RECORDS PROVIDED Start Marker
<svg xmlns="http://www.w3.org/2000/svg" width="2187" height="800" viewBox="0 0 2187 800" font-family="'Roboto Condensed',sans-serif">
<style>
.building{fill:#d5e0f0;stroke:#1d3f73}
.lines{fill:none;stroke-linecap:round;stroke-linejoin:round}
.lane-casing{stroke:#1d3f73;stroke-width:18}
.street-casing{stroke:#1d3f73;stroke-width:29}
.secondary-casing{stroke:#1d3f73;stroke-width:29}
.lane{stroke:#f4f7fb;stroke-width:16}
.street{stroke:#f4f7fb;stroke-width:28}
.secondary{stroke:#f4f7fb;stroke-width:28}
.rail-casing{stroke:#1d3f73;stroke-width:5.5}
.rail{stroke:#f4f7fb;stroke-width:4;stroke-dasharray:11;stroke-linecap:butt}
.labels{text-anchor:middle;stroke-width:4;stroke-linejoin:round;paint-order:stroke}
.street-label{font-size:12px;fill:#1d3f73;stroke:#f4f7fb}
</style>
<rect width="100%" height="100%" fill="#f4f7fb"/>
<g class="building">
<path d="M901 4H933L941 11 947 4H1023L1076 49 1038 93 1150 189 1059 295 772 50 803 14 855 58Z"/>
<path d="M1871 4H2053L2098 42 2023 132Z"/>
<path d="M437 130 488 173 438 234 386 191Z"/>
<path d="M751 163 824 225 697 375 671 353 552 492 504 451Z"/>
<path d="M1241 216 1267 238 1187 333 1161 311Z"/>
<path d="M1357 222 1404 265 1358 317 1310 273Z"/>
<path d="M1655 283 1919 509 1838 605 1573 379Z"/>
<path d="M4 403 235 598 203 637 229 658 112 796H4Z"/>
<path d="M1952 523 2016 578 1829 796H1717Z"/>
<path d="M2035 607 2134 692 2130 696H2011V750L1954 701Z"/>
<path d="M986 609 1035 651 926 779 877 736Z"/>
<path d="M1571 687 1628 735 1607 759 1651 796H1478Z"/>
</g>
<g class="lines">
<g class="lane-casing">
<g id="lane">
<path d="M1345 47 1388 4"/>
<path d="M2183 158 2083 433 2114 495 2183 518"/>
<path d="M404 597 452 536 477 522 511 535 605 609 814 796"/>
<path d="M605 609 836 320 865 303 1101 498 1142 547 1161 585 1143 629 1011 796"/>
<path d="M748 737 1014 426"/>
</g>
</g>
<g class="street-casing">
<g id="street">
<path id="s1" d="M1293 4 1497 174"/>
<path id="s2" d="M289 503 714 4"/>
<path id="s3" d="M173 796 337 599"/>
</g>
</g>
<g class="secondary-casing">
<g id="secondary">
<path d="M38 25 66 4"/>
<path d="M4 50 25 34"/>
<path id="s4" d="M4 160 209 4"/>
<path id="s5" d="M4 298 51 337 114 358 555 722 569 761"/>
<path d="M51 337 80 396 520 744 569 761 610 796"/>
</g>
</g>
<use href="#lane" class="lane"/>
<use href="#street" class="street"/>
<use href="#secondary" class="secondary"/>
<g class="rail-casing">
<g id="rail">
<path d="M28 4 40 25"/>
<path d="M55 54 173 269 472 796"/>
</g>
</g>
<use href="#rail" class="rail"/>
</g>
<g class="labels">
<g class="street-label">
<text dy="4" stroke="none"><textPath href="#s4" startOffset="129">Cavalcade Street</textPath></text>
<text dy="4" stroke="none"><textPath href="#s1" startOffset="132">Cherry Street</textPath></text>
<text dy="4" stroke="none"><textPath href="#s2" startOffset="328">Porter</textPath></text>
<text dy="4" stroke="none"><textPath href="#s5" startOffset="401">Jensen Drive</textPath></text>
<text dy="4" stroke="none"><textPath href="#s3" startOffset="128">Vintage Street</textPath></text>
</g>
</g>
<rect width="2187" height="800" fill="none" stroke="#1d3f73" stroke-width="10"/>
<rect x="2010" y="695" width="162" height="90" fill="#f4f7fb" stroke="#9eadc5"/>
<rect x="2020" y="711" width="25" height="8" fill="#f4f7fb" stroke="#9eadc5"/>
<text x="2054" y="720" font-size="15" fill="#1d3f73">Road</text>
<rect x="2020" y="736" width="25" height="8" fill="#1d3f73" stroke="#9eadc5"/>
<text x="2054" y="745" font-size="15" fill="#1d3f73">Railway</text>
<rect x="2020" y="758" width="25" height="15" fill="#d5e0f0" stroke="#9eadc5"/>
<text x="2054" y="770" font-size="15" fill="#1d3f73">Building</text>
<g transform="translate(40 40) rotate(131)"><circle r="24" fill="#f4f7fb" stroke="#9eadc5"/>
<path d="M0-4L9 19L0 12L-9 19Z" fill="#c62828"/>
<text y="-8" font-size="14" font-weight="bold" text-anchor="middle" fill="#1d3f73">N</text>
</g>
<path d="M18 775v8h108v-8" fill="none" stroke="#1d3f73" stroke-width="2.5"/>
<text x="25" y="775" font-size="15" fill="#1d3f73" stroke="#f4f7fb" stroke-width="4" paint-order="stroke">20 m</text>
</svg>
RECORDS PROVIDED End Marker
RECORDS PROVIDED Start Marker
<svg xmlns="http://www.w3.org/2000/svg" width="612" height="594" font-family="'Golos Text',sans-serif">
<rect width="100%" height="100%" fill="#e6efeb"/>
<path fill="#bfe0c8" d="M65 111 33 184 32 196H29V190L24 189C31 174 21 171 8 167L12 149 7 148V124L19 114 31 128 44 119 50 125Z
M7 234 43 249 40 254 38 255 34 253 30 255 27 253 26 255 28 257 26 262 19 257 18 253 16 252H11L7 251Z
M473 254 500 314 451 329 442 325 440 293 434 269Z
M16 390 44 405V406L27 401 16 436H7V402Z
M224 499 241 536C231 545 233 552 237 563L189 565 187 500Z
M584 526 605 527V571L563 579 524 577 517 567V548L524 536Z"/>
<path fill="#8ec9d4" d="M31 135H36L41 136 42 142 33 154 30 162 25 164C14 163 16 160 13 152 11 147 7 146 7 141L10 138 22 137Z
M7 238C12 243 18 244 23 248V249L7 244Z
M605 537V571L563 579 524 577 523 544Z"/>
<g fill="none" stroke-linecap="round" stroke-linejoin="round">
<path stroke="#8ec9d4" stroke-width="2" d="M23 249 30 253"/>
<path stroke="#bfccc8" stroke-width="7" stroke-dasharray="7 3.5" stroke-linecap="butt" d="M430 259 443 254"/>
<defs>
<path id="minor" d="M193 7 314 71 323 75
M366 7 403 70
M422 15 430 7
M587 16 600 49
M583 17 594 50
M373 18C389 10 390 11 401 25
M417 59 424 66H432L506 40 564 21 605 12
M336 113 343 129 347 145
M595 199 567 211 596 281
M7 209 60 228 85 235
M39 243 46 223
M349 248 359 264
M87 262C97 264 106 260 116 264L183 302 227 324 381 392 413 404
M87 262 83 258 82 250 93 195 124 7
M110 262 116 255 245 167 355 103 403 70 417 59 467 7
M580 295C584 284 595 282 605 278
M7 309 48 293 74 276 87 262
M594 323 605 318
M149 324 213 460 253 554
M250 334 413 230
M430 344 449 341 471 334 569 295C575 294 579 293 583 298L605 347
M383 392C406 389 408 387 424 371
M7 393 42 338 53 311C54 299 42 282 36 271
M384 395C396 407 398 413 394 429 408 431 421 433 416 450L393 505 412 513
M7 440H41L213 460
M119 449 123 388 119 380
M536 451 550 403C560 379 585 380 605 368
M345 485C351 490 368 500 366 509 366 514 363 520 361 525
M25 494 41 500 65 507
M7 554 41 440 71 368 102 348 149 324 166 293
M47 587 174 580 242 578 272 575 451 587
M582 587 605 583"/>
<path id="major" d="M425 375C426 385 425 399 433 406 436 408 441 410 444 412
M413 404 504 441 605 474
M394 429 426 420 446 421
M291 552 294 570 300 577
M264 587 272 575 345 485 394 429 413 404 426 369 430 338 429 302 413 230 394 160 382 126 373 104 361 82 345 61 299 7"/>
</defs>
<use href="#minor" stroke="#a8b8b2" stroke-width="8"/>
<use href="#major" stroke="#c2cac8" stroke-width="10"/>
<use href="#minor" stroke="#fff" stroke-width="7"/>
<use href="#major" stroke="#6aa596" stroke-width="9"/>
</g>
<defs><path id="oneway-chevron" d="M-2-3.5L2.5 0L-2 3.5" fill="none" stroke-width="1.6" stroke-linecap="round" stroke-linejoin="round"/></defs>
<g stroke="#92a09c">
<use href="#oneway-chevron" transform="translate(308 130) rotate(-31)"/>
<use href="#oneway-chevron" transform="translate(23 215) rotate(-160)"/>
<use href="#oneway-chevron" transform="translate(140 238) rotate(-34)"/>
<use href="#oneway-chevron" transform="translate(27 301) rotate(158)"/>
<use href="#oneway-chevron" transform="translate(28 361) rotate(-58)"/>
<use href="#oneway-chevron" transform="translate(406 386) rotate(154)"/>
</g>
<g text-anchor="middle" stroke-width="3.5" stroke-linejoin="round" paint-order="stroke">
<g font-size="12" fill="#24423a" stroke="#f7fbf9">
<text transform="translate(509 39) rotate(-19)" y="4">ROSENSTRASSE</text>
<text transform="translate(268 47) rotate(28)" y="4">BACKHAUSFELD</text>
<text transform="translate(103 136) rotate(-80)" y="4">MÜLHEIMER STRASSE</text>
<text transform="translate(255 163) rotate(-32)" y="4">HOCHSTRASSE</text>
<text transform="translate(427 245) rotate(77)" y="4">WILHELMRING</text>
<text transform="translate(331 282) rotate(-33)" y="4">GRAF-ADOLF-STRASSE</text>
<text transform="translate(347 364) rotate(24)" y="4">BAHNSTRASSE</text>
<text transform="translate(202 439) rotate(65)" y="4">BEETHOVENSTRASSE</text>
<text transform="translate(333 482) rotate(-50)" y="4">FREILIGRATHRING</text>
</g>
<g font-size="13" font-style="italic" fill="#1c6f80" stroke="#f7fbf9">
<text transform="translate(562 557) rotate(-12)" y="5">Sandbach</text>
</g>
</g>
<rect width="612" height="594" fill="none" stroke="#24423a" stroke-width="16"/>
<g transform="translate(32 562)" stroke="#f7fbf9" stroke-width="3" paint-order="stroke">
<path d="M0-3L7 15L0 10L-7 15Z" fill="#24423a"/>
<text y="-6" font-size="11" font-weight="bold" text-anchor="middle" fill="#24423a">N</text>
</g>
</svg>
RECORDS PROVIDED End Marker
RECORDS PROVIDED Start Marker
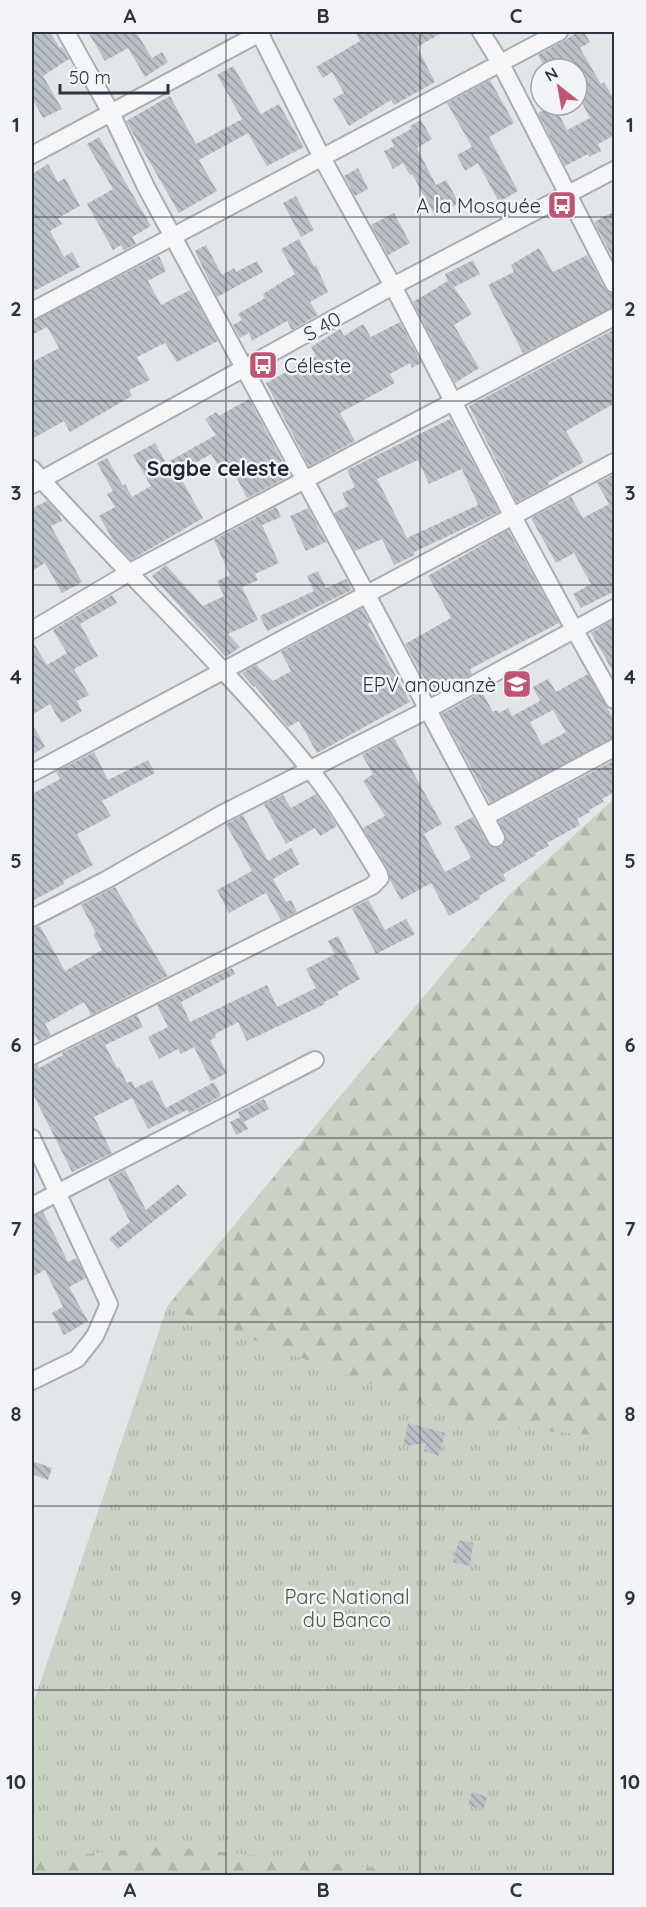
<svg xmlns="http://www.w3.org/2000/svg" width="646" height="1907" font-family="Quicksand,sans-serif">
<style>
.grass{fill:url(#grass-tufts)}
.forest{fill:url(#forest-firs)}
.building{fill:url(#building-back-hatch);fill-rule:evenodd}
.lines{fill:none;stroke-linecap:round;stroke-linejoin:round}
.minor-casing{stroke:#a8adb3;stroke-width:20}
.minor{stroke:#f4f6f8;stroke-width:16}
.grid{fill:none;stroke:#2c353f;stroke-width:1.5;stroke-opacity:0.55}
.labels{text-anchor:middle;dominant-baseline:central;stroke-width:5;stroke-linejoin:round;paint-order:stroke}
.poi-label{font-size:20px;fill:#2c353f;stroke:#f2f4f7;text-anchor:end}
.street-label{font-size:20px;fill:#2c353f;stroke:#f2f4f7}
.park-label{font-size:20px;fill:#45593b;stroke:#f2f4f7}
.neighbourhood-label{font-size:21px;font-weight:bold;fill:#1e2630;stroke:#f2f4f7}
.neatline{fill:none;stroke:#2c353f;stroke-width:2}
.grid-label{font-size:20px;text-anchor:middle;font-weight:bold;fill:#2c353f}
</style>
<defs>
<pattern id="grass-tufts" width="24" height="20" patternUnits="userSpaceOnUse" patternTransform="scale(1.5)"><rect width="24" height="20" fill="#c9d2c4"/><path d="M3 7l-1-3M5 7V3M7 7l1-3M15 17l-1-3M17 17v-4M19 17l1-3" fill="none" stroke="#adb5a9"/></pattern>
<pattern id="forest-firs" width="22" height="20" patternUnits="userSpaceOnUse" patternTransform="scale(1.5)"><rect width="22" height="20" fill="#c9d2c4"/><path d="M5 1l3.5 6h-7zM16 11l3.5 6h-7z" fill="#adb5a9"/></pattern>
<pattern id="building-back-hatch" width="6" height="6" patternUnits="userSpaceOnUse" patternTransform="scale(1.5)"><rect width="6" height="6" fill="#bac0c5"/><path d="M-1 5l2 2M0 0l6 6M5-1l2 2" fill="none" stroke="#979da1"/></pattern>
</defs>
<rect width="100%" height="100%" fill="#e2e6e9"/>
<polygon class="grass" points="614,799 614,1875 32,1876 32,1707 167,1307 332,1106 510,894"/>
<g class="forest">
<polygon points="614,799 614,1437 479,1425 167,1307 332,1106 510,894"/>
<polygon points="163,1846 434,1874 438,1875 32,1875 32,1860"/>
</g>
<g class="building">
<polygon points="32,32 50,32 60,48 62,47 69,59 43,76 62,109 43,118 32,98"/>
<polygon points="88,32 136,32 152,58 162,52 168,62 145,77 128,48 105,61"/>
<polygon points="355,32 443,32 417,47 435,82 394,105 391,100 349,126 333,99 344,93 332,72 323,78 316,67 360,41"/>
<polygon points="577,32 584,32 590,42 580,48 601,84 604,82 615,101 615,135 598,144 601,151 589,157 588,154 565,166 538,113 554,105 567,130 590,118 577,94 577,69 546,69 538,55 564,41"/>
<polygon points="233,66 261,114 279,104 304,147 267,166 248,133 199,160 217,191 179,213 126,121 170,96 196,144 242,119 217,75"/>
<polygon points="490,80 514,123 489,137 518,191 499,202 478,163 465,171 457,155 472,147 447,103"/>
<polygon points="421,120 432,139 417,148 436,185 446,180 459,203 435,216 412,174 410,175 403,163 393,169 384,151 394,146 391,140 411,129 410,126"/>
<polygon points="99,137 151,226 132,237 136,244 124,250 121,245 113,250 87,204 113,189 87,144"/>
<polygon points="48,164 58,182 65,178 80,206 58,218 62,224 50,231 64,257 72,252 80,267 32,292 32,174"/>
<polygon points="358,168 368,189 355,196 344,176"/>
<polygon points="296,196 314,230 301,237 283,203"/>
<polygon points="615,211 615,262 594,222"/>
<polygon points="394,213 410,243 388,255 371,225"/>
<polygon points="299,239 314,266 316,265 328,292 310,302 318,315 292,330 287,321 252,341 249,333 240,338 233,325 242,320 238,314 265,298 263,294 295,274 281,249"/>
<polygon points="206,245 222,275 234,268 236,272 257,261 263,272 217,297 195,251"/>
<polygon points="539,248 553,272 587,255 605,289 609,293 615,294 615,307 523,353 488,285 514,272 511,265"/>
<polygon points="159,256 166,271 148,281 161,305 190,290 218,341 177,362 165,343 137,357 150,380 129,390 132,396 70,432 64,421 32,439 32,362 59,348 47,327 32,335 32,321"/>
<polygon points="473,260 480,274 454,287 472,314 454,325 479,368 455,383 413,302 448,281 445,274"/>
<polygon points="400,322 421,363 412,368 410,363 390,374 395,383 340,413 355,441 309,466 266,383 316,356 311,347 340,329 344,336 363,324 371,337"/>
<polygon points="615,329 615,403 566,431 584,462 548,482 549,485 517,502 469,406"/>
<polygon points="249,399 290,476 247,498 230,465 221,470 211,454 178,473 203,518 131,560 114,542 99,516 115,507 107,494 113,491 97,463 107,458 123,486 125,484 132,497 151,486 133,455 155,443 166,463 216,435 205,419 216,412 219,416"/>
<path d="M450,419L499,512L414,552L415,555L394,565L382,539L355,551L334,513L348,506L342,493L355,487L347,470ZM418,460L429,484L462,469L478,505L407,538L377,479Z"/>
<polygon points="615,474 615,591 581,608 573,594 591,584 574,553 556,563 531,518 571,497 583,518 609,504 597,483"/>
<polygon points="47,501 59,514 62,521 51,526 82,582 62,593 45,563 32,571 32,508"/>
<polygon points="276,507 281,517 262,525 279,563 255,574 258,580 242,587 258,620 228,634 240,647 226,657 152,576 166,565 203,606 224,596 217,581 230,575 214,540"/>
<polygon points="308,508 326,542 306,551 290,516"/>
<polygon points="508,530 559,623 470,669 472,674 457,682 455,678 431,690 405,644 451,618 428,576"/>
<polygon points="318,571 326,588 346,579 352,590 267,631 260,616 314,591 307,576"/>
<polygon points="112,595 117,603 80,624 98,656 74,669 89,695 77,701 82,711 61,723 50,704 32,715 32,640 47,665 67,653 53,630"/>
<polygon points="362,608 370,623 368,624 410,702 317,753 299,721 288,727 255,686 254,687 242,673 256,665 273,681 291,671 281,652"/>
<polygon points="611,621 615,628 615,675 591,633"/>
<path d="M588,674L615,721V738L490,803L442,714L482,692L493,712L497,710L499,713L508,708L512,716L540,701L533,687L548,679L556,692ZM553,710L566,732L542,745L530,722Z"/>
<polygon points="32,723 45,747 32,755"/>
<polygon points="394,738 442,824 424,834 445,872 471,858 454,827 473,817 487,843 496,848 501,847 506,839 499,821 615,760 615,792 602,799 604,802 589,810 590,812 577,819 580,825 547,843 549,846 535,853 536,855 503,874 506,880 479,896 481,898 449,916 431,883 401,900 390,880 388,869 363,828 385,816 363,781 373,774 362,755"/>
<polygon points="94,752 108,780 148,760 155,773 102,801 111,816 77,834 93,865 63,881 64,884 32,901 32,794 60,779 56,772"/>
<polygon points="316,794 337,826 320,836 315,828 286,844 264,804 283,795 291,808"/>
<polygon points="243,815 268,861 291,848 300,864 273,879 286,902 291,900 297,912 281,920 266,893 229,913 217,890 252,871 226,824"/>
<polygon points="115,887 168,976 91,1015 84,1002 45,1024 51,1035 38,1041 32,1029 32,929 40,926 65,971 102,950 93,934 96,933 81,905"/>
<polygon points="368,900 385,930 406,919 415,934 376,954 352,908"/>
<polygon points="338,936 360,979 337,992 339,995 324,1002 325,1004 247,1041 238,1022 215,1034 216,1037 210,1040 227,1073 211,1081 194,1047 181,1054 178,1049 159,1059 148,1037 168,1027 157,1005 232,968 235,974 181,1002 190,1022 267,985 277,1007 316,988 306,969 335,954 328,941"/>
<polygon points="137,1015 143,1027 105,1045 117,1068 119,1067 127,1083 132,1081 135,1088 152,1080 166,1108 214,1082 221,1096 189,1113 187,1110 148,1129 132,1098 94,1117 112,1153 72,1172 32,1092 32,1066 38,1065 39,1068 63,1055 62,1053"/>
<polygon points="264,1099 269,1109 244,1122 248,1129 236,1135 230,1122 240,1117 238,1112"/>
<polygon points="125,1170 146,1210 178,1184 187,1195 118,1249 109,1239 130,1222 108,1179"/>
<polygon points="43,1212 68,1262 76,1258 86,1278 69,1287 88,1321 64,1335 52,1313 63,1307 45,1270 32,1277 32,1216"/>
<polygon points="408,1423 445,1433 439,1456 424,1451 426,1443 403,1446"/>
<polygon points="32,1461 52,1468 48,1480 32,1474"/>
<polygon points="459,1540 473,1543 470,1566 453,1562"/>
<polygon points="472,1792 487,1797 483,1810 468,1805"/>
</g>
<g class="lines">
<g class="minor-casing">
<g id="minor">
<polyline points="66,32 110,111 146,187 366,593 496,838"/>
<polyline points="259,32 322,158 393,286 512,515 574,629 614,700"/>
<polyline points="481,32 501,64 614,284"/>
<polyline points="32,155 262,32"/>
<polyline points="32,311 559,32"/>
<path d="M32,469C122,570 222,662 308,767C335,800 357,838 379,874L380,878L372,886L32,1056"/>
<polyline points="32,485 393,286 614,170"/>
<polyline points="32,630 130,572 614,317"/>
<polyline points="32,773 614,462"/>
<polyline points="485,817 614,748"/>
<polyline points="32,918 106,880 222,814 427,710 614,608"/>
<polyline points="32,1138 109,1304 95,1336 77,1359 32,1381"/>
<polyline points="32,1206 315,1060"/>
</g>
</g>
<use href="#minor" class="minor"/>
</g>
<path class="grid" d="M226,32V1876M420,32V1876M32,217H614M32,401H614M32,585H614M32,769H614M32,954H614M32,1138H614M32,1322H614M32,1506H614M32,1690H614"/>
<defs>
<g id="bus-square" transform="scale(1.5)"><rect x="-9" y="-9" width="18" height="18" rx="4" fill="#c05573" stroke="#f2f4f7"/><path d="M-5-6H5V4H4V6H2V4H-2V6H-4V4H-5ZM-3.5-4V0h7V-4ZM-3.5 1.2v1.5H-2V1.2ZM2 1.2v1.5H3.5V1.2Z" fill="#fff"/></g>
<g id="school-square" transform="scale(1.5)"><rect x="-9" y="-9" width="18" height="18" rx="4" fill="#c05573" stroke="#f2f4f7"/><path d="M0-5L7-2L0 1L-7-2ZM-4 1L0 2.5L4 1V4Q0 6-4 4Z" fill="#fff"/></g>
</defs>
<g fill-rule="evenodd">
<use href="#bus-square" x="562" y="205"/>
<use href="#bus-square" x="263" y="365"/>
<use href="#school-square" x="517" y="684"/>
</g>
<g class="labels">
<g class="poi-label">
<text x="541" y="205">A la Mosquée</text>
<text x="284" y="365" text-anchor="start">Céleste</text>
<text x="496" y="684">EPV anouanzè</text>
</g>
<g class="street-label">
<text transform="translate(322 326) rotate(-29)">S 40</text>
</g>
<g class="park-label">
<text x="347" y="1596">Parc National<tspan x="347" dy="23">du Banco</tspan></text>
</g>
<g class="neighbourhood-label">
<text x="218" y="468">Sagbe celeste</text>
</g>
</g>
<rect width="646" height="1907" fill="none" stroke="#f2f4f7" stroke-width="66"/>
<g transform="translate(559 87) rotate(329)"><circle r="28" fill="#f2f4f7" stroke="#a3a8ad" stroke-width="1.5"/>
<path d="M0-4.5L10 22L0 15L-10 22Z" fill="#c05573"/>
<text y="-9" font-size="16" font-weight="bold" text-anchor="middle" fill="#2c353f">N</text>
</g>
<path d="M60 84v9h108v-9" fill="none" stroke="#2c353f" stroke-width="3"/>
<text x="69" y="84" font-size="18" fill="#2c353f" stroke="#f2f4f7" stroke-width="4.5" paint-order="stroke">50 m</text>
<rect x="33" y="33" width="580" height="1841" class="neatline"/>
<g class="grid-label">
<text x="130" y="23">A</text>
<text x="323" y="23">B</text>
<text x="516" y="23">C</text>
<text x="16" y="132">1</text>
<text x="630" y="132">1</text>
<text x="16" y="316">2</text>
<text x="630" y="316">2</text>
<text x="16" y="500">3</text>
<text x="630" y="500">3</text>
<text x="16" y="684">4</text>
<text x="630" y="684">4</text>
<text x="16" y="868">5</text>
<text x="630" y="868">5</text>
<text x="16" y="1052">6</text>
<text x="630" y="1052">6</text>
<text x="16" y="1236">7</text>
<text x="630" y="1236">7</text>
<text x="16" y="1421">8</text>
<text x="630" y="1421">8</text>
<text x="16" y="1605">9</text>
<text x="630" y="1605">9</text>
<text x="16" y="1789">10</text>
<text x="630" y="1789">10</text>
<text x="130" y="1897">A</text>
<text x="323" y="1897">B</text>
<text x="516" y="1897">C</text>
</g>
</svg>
RECORDS PROVIDED End Marker
→ TASK ITEM
Which lines above contain the word "evenodd"? Copy each of them.

→ RESPONSE TO THIS TASK
.building{fill:url(#building-back-hatch);fill-rule:evenodd}
<g fill-rule="evenodd">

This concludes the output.